The main cause? A spike in liver cirrhosis, opioid overdoses, and suicides, ways of dying fueled in part by stress.

Then there’s the stress that doesn’t kill but gnaws at us throughout the day.

The last four decades of capitalism — often called “neoliberalism” — has forced more and more people to manage their own care. Corporations have held down paychecks and pocketed record profits, while both political parties have cut and privatized support from the government.

Our lives are now filled to the brim with decisions. About which health insurance plan to sign up for. About which funds should go in your 401k — if you’re lucky enough to have one. About how to piece together enough work hours to pay the bills. About what to share on social media.

Talk about a recipe for stress, anxiety, busyness, exhaustion — a sense of never being able to fully relax.

Meditation isn’t going to fix an economy and political system that are stressing us to death. We can’t meditate our way to a “massive redistribution of economic and political power,” as Martin Luther King, Jr. called it.

But it can help take some of the edge off, and even help us make healthier choices in the midst of stress.

How?

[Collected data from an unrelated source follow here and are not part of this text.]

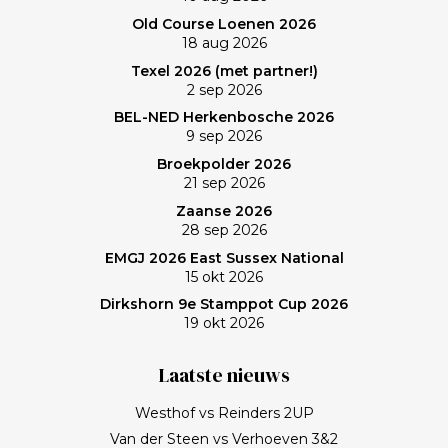
Old Course Loenen 2026
18 aug 2026
Texel 2026 (met partner!)
2 sep 2026
BEL-NED Herkenbosche 2026
9 sep 2026
Broekpolder 2026
21 sep 2026
Zaanse 2026
28 sep 2026
EMGJ 2026 East Sussex National
15 okt 2026
Dirkshorn 9e Stamppot Cup 2026
19 okt 2026
Laatste nieuws
Westhof vs Reinders 2UP
Van der Steen vs Verhoeven 3&2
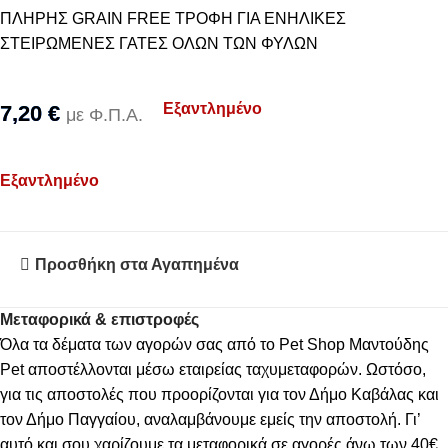
ΠΛΗΡΗΣ GRAIN FREE ΤΡΟΦΗ ΓΙΑ ΕΝΗΛΙΚΕΣ
ΣΤΕΙΡΩΜΕΝΕΣ ΓΑΤΕΣ ΟΛΩΝ ΤΩΝ ΦΥΛΩΝ
Εξαντλημένο
7,20
€
με Φ.Π.Α.
Εξαντλημένο
Προσθήκη στα Αγαπημένα
Μεταφορικά & επιστροφές
Όλα τα δέματα των αγορών σας από το Pet Shop Μαντούδης
Pet αποστέλλονται μέσω εταιρείας ταχυμεταφορών. Ωστόσο,
για τις αποστολές που προορίζονται για τον Δήμο Καβάλας και
τον Δήμο Παγγαίου, αναλαμβάνουμε εμείς την αποστολή. Γι’
αυτό και σου χαρίζουμε τα μεταφορικά σε αγορές άνω των 40€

By making us more mindful, which is the opposite of escaping.

Mindfulness is paying attention, right here, right now, non-judgmentally.

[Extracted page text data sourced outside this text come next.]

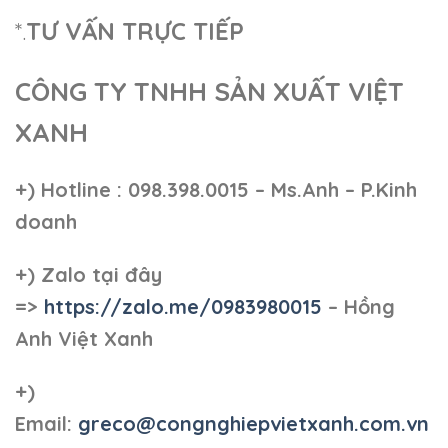
*.
TƯ VẤN TRỰC TIẾP
CÔNG TY TNHH SẢN XUẤT VIỆT
XANH
+)
Hotline : 098.398.0015 – Ms.Anh – P.Kinh
doanh
+)
Zalo tại đây
=>
https://zalo.me/0983980015
– Hồng
Anh Việt Xanh
+)
Email:
greco@congnghiepvietxanh.com.vn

Most of the time we’re not mindful, on autopilot, thinking about the past or future. I’m eating dinner and the fried chicken reminds me of a show I watched last night, which reminds me that I need a new TV, which reminds me of an argument I had with my dad one time in Santa Cruz, which reminds me that I want to live somewhere else with better weather, which…and on and on and on.

That non-judgmentally part is the key. Because what if we really are dealing with something stressful, like a shitty job or no job at all?

Stress is inevitable. What’s not inevitable is the story we add on top of the stress.

The mind not only constantly wanders but it also constantly judges things, including our thoughts. Usually this comes in the form of should or shouldn’t. Like, I shouldn’t be feeling stressed— which is yet another thought that takes us away from the moment.

That shouldn’t is what made me grab for the pack of cigarettes back in the day.

When we judge ourselves for being stressed out — or whatever emotion we’re feeling — we get further caught up in our head, ignoring what we see, feel, taste, smell, and hear.

That’s why a cigarette felt so good — it brought me back to my body for at least a few seconds. I could smell the burning tobacco. I could feel the smoke in my lungs. I was in the moment…for a few seconds.

Meditation is practicing not judging ourselves. We allow everything into our awareness equally and fully, even our stories about what’s happening— and then we let go and fall back into a present moment that is always here to catch us.

Your noses itches. You bring your attention back to the breath. Your back hurts. You bring your attention back to the breath. You think that you aren’t a good meditator. You bring your attention back to the breath.

Eventually, your mind settles into an open awareness, relaxing as pure consciousness — not grasping or pushing away or judging. Just being.

Stress becomes yet another aspect of your experience, which is far too large and expansive and whole to be summed up in a story.